The figures that lie behind the Manifesto suggest that providing a base level of support for all of the currently unfunded Olympic and Paralympic sports would only amount to around 4% of the current total budget controlled by UK Sport and its associated sports science organisation, the English Institute of Sport (EIS).

The Manifesto says: “We urge UK Sport to recognise that medal targets alone should not be the sole criteria for its funding, that it has a responsibility to ensure that all our Olympic and Paralympic athletes are encouraged to achieve their potential and that a system of development opportunities should be there for all of them.”


Tiered structure​

What the Manifesto sports are proposing is a new tiered structure for funding, based on Gold, Silver and Bronze categories, that would work as follows: 

  • GOLD sports to receive full investment where medal success is very likely.
     
  • SILVER sports to receive significant support if there is a recognised medal opportunity.
     
  • BRONZE sports to receive a baseline investment to enable a reasonable level of programme management, as described above.
     

In return, every sport will need to agree clear programme development measures and targets in return for investment.

“Providing opportunities for elite British athletes in all relevant sports to compete in the Olympics and Paralympics need not run counter to the pursuit of medals,” the Manifesto claims, “and will make the nation even prouder of Team GB’s and Para GB’s triumphs.”


Will UK Sport listen?

Many people involved in British sport believe that the Manifesto has a strong case to make, and this is not the first time that UK Sport’s “No Compromise” policy has been challenged.

In 2014, questions raised in the media and even in Parliament led the agency to conduct a consultation exercise that many felt was designed solely to produce the answer that UK Sport wanted to achieve, which was that they should continue to focus on winning Olympic and Paralympic medals.

So what are the chances that UK Sport will listen now?

There are a couple of factors that may give the Manifesto sports a chance of a fair hearing.

One is the changing of the guard at UK Sport, with Dame Katherine Grainger taking over at the top of the organisation from outgoing Chair Rod Carr, whose sports base was in yachting.  As a recent Olympic athlete, Dame Katherine may be more receptive to the concerns of high-level athletes who are currently being shut out by the system.

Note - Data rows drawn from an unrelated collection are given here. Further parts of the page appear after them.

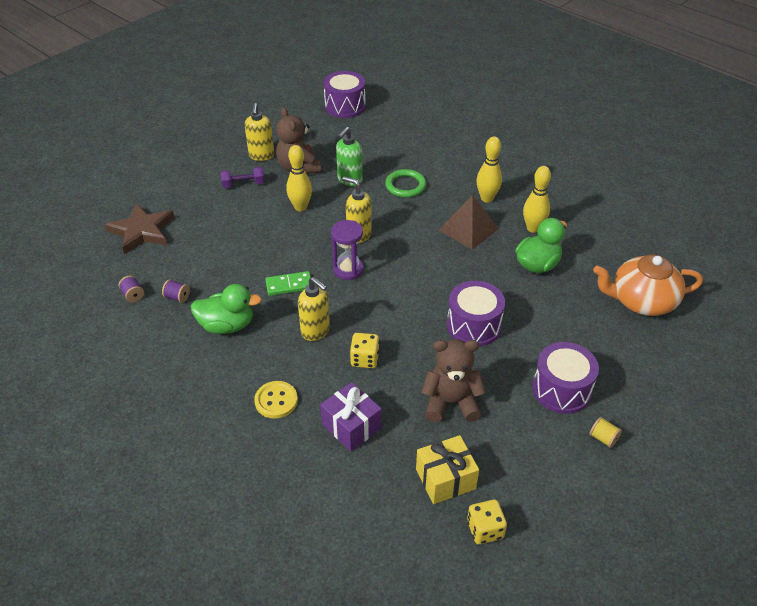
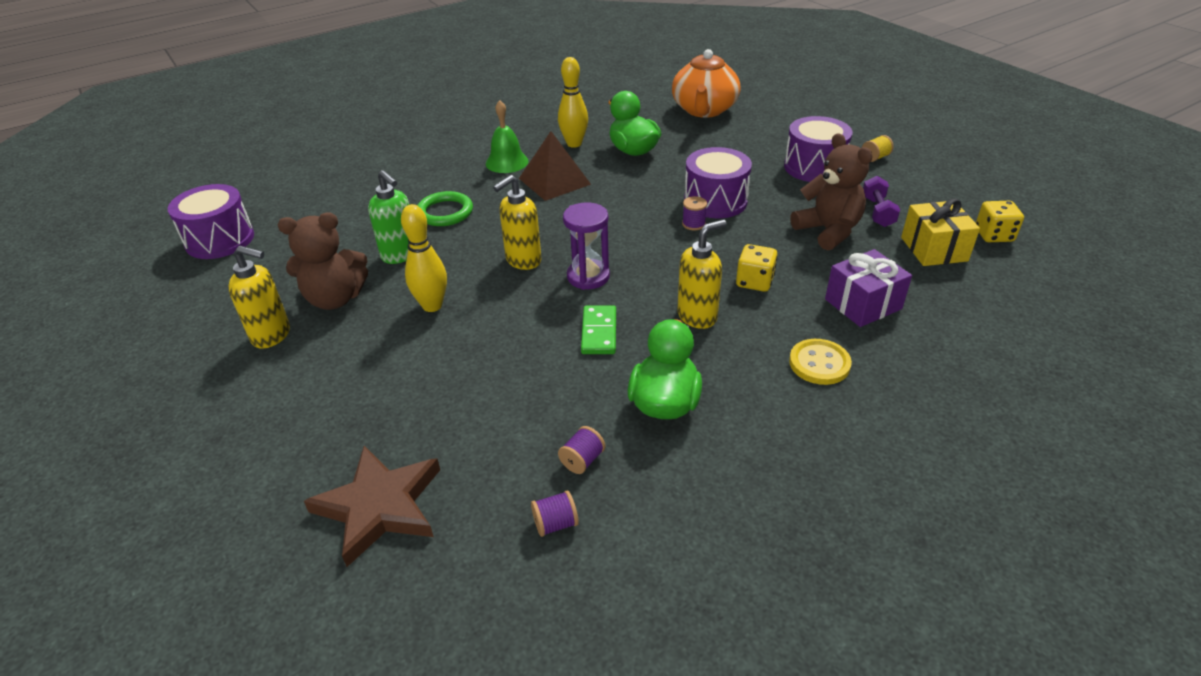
camera: 75 degrees left, 5 degrees down
purple dumbbell [221,167,264,188] -> purple dumbbell moved to [863,176,900,227]
brown teddy bear [421,339,486,422] -> brown teddy bear turned 135 degrees clockwise [790,133,873,251]
yellow bowling pin [476,136,502,203] -> green bell [486,100,529,173]
none -> purple spool [682,196,707,231]

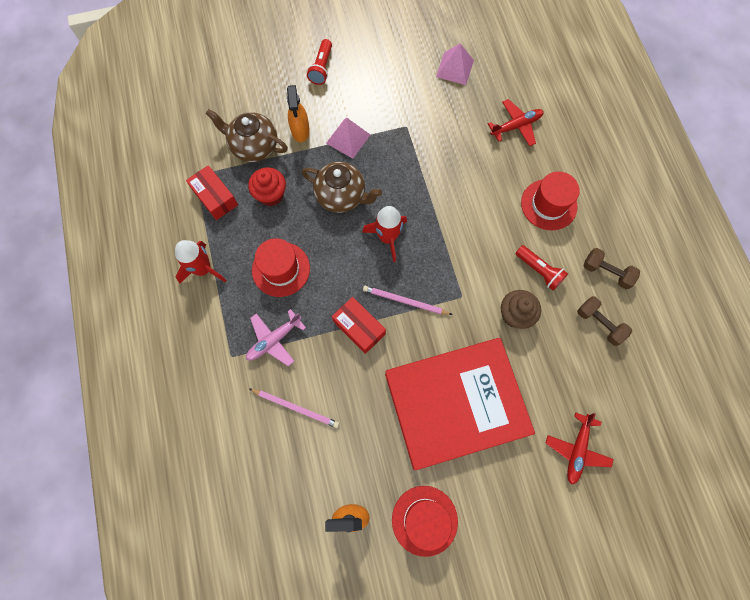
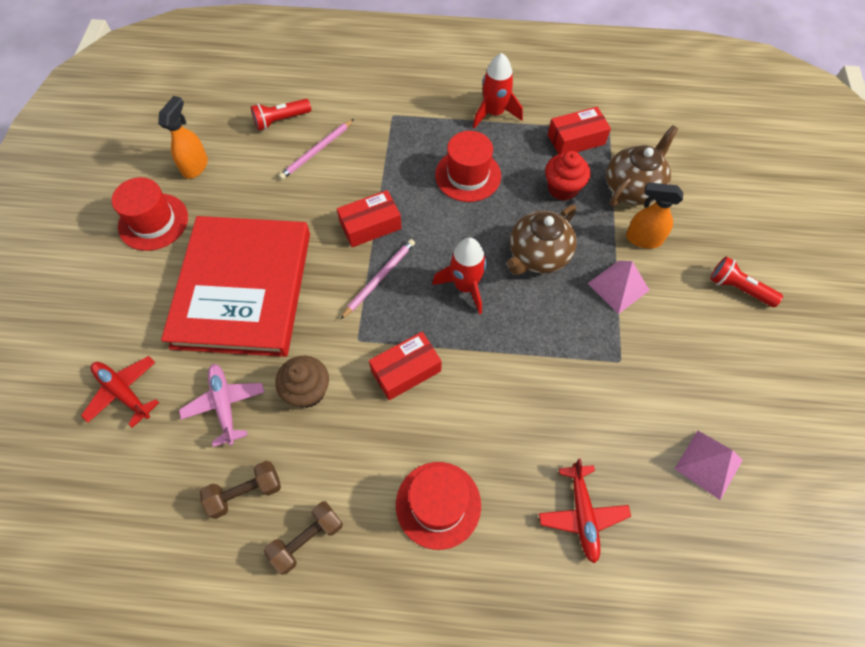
camera: 110 degrees right, 10 degrees down
pink plane [246,309,306,366] -> pink plane moved to [179,364,265,447]
red flashlight [515,245,568,291] -> red flashlight moved to [251,99,311,131]
none -> red box [369,332,442,400]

Another is that UK Sport has been under severe pressure recently over the part they have played in duty of care concerns that have emerged in high-level sports such as cycling, swimming, canoeing, bobsleigh and others, and the fate meted out to whistleblowers.  At this point in time, the agency might find it harder to turn a deaf ear to the unfunded sports, especially if their case resonates with the sporting media and the public.


What does this mean for baseball and softball?

Both the GB Baseball and GB Women’s Fastpitch Teams feel that on the basis of talent, they have a genuine chance of qualifying for the Tokyo Olympics from Europe.  But without funding, their chances against well-resourced opponents from countries such as the Netherlands, Italy, the Czech Republic, Germany and others are certainly diminished.

Even a baseline level of funding as suggested in the Manifesto will put GB programmes on more of a level playing field and give our talented national teams a fighting chance.

More than anything else, external funding would allow the GB Men’s Baseball Team and the GB Women’s Fastpitch Team, who have players scattered around the world, to come together more often to train and compete, which would make a huge difference to performance.


You can help

Please support the campaign launched by the unfunded Olympic and Paralympic sports on Twitter (#everysportmatters), Facebook and other social media and by contacting local and national media outlets, your MP etc.

UK Sport’s current funding policy is exclusive, divisive and unfair – but there is now a chance it can be changed.

If it is, the possibility of GB Baseball and/or GB Softball making it to the Olympics will be enhanced, with attendant public profile and GB games from Tokyo televised live on the BBC.

And if that occurs, our sports in this country won’t look back.